Why $x^5y\equiv y^5x\pmod {240}$ if $x,y$ have similar parity?

Question

Let $x,y$ be any 2 integers of similar parity. Why do we have :$$x^5y\equiv y^5x\pmod {240}$$ Any hint anyone?

Answer 1

Factorising we get $xy(x-y)(x+y)(x^2 + y^2) \equiv 0 \mod 2^4\cdot 3\cdot 5$

Because $x, y$ have the same parity then, if $x,y$ even all factors are divisible by 2, else if $x,y$ odd all but $xy$ are divisible by 2 and $(x^2 - y^2)$ is divisible by 8. Therefore $xy(x-y)(x+y)(x^2 + y^2) \equiv 0 \mod 2^4$

Using Fermat's little theorem, we have $x^5 \equiv x \mod 5$ and $y^5 \equiv y \mod 5$ therefore $x^5y\equiv y^5x\pmod {5}$ also $x^3 \equiv x \mod 3$ and $y^3 \equiv y \mod 3$ therefore $x^5 \equiv x \mod 3$ and $y^5 \equiv y \mod 3$

Answer 2

$$x^5y-xy^5=(x^5-x)y-(y^5-y)x$$

Now $p|(a^p-a)$ by Fermat's little theorem for prime $p$

$a^5-a$ is divisible by $a^3-a$

If $x,y$ are even, we are done.

For odd $a,a=2c+1$(say)

$(2c+1)^2=8\dfrac{c(c+1)}2+1=8d+1$ for some integer $d$

$(2c+1)^4=(8d+1)^2=16(d+4d^2)+1$

$\implies(2c+1)^{4m+1}\equiv2c+1\pmod{16}$

$\implies a^5\equiv a\pmod{16}$ for odd $a$

Answer 3

Thanks to Chinese Reminder Theorem we need to check mod $3$, $5$ and $16$ only.

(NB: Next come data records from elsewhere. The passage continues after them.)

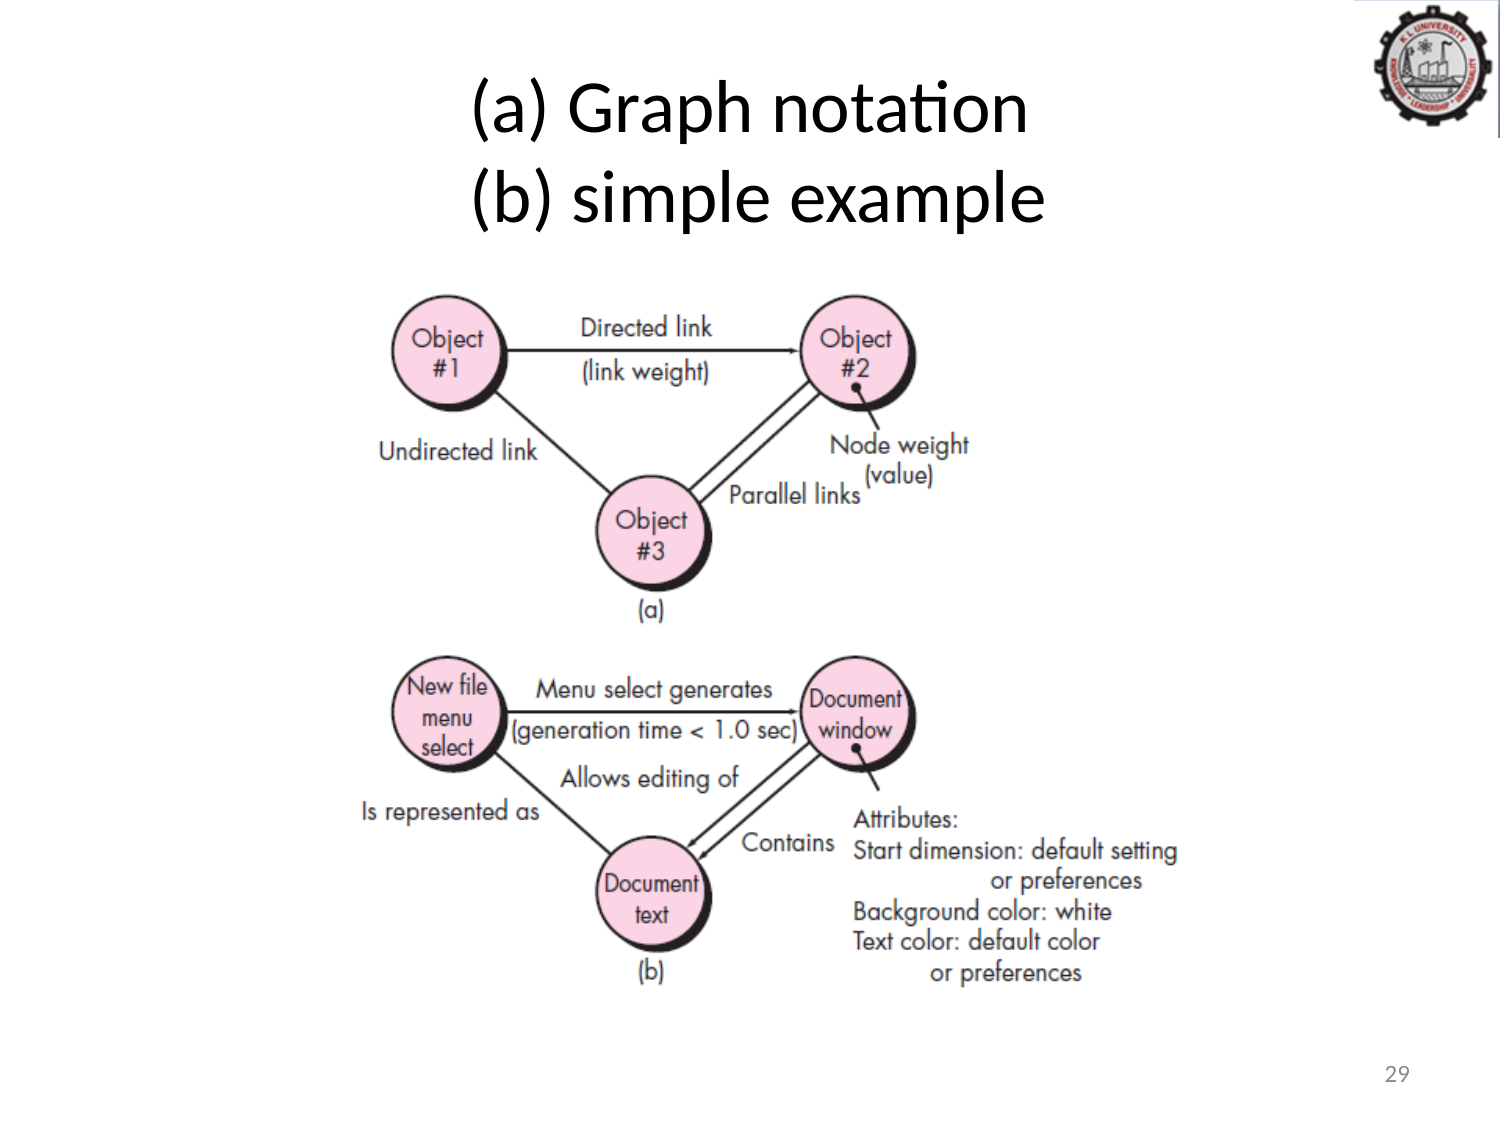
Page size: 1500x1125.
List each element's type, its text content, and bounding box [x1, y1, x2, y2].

picture [1354, 0, 1500, 138]
slide_number 29 [1074, 1042, 1425, 1103]
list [237, 274, 1285, 1059]
title (a) Graph notation (b) simple example [75, 45, 1425, 250]
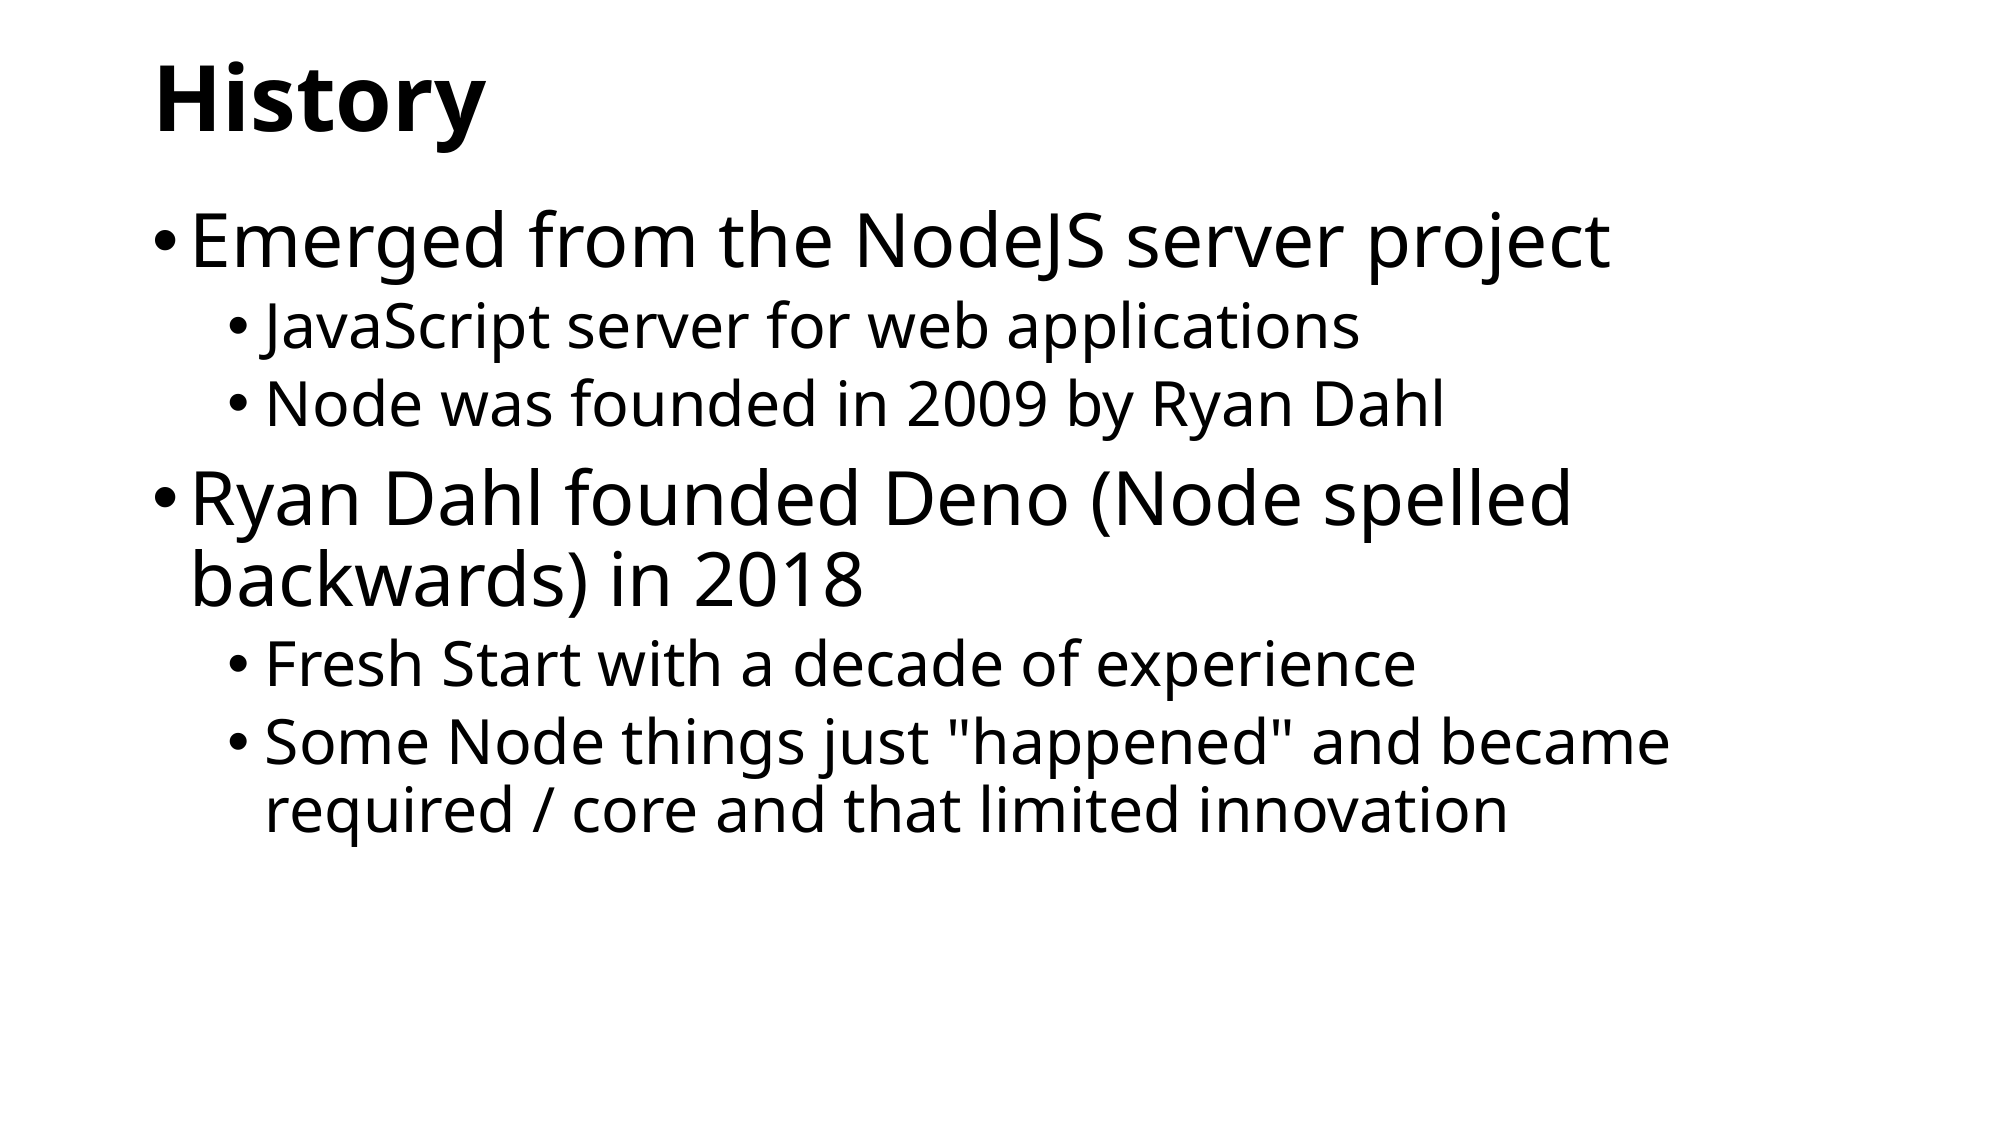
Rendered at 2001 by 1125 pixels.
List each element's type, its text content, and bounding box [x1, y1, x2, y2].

Using that $a^4 \equiv 1 (mod 5)$ for every invertible $a$ in $ \mathbb Z_5$, and $a^4 \equiv a^2 \cdot a^2 \equiv 1 (mod 3)$ for every invertible $a$ in $ \mathbb Z_3$ we are almost done. Now notice that if $x$, $y$ have the same parity, if they are both even we are done mod $16$. Otherwise $(2d+1)^4 = (4d^2 + 4d +1)^2\equiv 1 + 8(d^2+d) \equiv 1 (mod 16)$.